Each of the 44 states with charter-school laws has its own approach to authorizing the schools. Fifteen states permit colleges and universities to authorize, according to the National Association of Charter School Authorizers. But seven of those states restrict authorizing to public colleges and universities.
That means there are presumably eight states in which private colleges could authorize charter schools. But in practice, there are only three states where they have done so: Minnesota, Missouri and Indiana.
In Minnesota, authorizers must apply to and be approved by the State Board of Education, Corrie Leech, media relations director with the authorizers’ association, told me by email. The state education commissioner has the authority to terminate an authorizer for unsatisfactory performance, she said. In Missouri, authorizers must notify the State Board of Education of their plans, Leech said, and the board can step in and invalidate a school organizer’s charter application at any time.

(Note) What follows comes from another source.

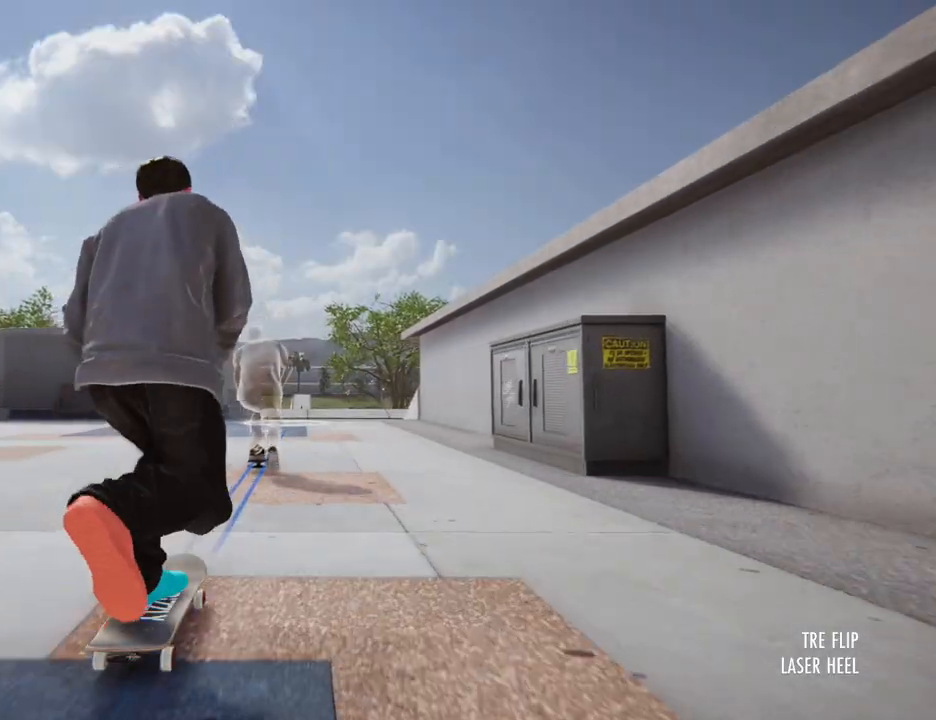
{"buttons": ["A"], "left_stick": "center", "right_stick": "center", "button_events": []}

Indiana now requires new authorizers to apply to the State Board of Education for permission. But that provision didn’t take effect until 2015 – and the legislature exempted private colleges that had already authorized charter schools by then.
Three of those, Calumet College, Trine University and Grace College and Theological Seminary, have been involved in “authorizer shopping,” in which a charter school that has been rejected by one authorizer goes looking for another with a more lenient approach.
The National Association of Charter School Authorizers frowns on authorizer shopping and issued a research paper in March 2016 explaining the issue and advising states on how to prevent the practice. One the negative lessons cited in the report is from Indiana. In 2013, Ball State University raised standards for its charter schools and revoked charters for low-performing schools. Trine approved new charters for two of the schools and Calumet for a third, letting them stay open.
Seven Oaks Classical School, the object of the ICPE-Monroe County lawsuit, represents a different kind of authorizer shopping. After twice failing to win a charter from the Indiana Charter Schools Board, organizers turned to Grace College. The religious college’s trustees approved the charter in a closed-door meeting, a process that didn’t win Seven Oaks any friends among local public-school advocates.
Indiana legislators tweaked the law in 2015 to discourage authorizer shopping, and the state now gets a perfect score from the National Association of Charter School Authorizers for its authorizing procedures. But as the Seven Oaks case demonstrates, lawmakers left a significant loophole in the law.